Saturday, March 22, 2014

World Water Day - Whose Water? What Water?

1. How to make clean water unusable or unavailable for human and animal consumption and for agricultural use:

An unrelenting increase in energy production, including unconventional methods such as tar sands extraction and fracking, will severely damage the world's already dwindling water supply, the UN warned on Friday.
"There is an increasing potential for serious conflict between power generation, other water users and environmental considerations," says the World Water Development Report 2014: Water and Energy (pdf), published on the eve of World Water Day.
The energy sector, which has "great political clout," the report states, is set to consume an unfair share of this limited resource, "despite ongoing progress in the development of renewables." The report continues:
The overall evolution of the global energy mix appears to remain on a relatively fixed path: that of continued reliance on fossil fuels. Oil and gas extraction yields high volumes of ‘produced water’, which comes out of the well along with the oil and gas. Produced water is usually very difficult and expensive to treat. Unconventional oil and gas production is generally more water intensive than conventional oil and gas production.

— TASK INSTRUCTIONS —
Continue the World Water Day post on energy production and the water supply, starting after its last sentence.

— LISTED ENTRIES —
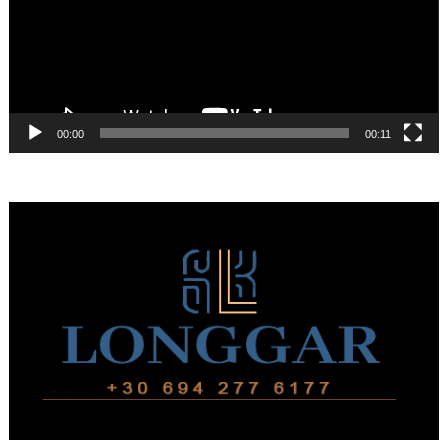
00:00
00:11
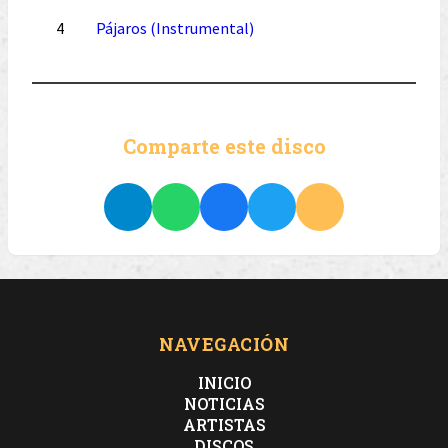
4
Pájaros (Instrumental)
Comparte este disco
NAVEGACIÓN
INICIO
NOTICIAS
ARTISTAS
DISCOS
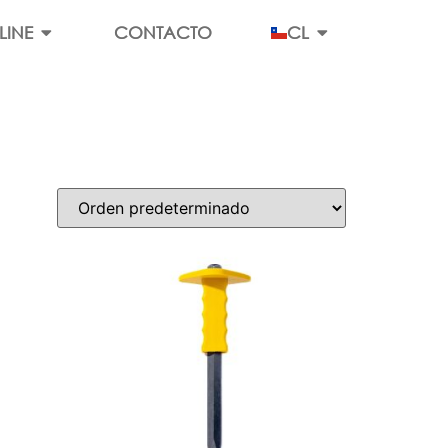
LINE
CONTACTO
CL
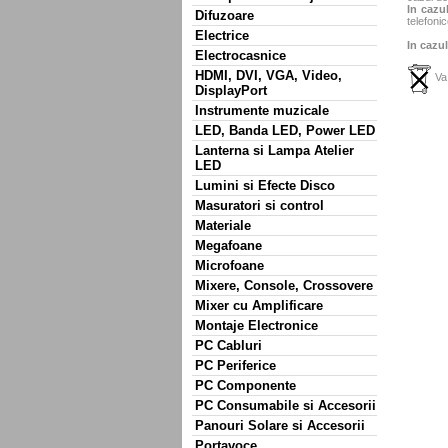
In cazul
Difuzoare
telefonic
Electrice
In cazul
Electrocasnice
HDMI, DVI, VGA, Video,
Va 
DisplayPort
Instrumente muzicale
LED, Banda LED, Power LED
Lanterna si Lampa Atelier
LED
Lumini si Efecte Disco
Masuratori si control
Materiale
Megafoane
Microfoane
Mixere, Console, Crossovere
Mixer cu Amplificare
Montaje Electronice
PC Cabluri
PC Periferice
PC Componente
PC Consumabile si Accesorii
Panouri Solare si Accesorii
Portavoce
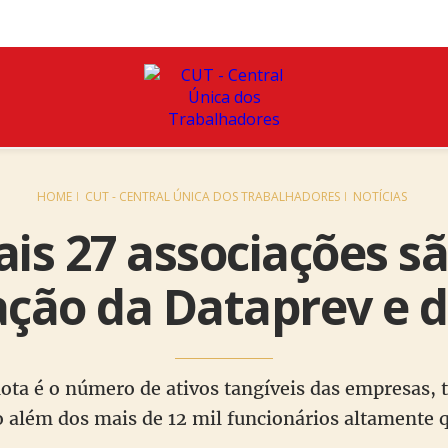
HOME
CUT - CENTRAL ÚNICA DOS TRABALHADORES
NOTÍCIAS
is 27 associações s
ação da Dataprev e 
ota é o número de ativos tangíveis das empresas, t
o além dos mais de 12 mil funcionários altamente q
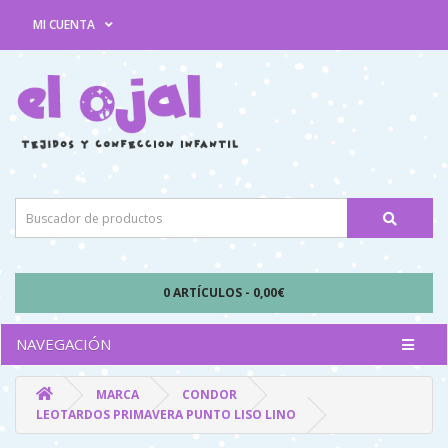
MI CUENTA
0 ARTÍCULOS - 0,00€
NAVEGACIÓN
MARCA
CONDOR
LEOTARDOS PRIMAVERA PUNTO LISO LINO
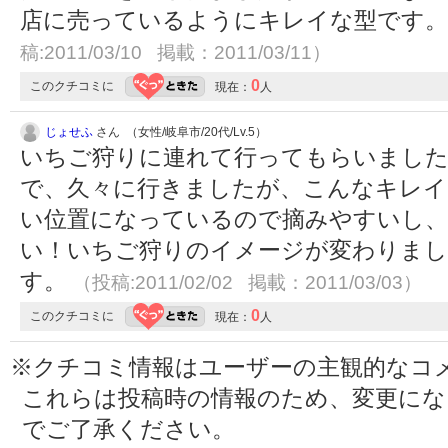
店に売っているようにキレイな型です
稿:2011/03/10 掲載：2011/03/11）
0
このクチコミに
現在：
人
じょせふ
さん （女性/岐阜市/20代/Lv.5）
いちご狩りに連れて行ってもらいました
で、久々に行きましたが、こんなキレイ
い位置になっているので摘みやすいし
い！いちご狩りのイメージが変わりまし
す。
（投稿:2011/02/02 掲載：2011/03/03）
0
このクチコミに
現在：
人
※クチコミ情報はユーザーの主観的なコ
これらは投稿時の情報のため、変更に
でご了承ください。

— TASK RESULT —
While water demand is set to increase 55% by 2050, water use for energy production is set to increase 20% by 2035.
Whereas an estimated 768 million people lack access to clean drinking water and 2.5 billion lack access to basic sanitation, rich and developing countries are soaking up mass quantities of water in the energy industry, wherein 90% of power generation is water-intensive.
"There will be no sustainable development without better access to water and energy for all," said director general of Unesco, Irina Bokova.
"Demand for fresh water and energy will continue to increase over the coming decades to meet the needs of growing populations and economies," the report says, "changing lifestyles and evolving consumption patterns, greatly amplifying existing pressures on limited natural resources and on ecosystems."
As a result, it continues, freshwater availability will be "increasingly strained over this period of time, and more than 40% of the global population is projected to be living in areas of severe water stress through 2050. There is clear evidence that groundwater supplies are diminishing, with an estimated 20% of the world's aquifers being over-exploited, some critically so."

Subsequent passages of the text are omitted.